Abstract

e17701 Background: Variability in prescribing and deviations from evidence-based (EB) standards contribute to the high cost of cancer care and affect quality. We sought to evaluate prescribing patterns for curative treatment of HNSCC in a commercially insured population of 1.8 million covered lives. Methods: The eviti web-based decision-support platform database of chemotherapy (CT) and radiation therapy (RT) treatment plans submitted for insurance pre-authorization between Feb 2011 and Nov 2013 was queried for analysis of patient characteristics and first line curative treatment of HNSCC. Results: A total of 902 individual RT and CT treatment plans were submitted constituting 426 pt episodes of curative treatment (single or multimodality); 414 had sufficient detail for analysis. Primary sites were: oral cavity(OC)- 53, oropharynx(OP)- 198, unknown- 19, larynx- 91, nasopharynx (NPC)- 27, other- 26; stage III/IV(M0) comprised 85%. Notably, only 9 of 414 pts were enrolled in a clinical trial.

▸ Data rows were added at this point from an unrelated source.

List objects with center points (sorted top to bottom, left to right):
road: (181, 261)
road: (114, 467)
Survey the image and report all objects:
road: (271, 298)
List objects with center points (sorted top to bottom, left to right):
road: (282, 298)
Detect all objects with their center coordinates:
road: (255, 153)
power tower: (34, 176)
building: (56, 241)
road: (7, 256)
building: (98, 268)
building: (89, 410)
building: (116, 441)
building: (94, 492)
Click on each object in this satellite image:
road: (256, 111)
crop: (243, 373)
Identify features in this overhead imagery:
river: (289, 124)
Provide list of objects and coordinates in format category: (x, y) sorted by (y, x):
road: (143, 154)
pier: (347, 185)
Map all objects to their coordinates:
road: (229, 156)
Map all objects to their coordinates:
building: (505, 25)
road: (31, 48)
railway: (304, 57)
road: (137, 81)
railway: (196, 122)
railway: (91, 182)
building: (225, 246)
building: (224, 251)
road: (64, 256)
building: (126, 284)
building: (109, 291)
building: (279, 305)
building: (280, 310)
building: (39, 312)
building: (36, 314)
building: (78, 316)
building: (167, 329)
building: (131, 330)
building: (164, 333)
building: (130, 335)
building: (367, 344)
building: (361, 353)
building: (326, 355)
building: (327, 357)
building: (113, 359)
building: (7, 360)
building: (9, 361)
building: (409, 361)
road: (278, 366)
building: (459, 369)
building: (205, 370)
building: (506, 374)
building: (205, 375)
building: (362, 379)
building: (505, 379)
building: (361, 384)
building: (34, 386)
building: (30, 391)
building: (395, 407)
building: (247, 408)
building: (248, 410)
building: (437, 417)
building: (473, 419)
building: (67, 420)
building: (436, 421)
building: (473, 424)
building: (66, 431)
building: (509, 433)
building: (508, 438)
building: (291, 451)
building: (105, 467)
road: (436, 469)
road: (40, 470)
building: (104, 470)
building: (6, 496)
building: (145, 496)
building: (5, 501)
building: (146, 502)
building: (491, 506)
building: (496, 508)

Approaches to definitive treatment by site were: OC-surgery + adjuvant RT +/- CT in 89% of pts, chemoradiation(CRT) 11%; OP & unknown primary: CRT 63%, surgery + adjuvant RT+/- CT 17%, RT alone 8.7%; larynx stage III/IV(M0)- CRT 73%, laryngectomy 17%, RT alone 10%; NPC- 92% of pts were prescribed the EB standard cisplatin/RT, 61% adjuvant cisplatin/5-FU, and 27% an induction regimen. CT regimens and variability: CRT was prescribed as definitive therapy in 215 pts. Single agent cisplatin prescribed in 63.7%, cetuximab 13.4%, carboplatin 8.8%, platinum + taxane 6.9%, other 6.9%. Induction CT was prescribed infrequently, total 69 pts of which 37 (53.6%) had T4 or N3 tumors. Combination taxane, cisplatin, 5-FU, the EB standard was prescribed in 57%. Conclusions: Too few HNSCC pts are enrolled in clinical trials. The treatment of NPC usually conforms to the level 1 EB standard. Single agent cisplatin (Level 1 EB) was prescribed for CRT in 64%, regimens with less evidence used in approx. 25% potentially over or under treat. When induction CT is prescribed, the EB regimen is often not used. Prescribing based on the highest level of evidence provides an opportunity to reduce variability and improve quality.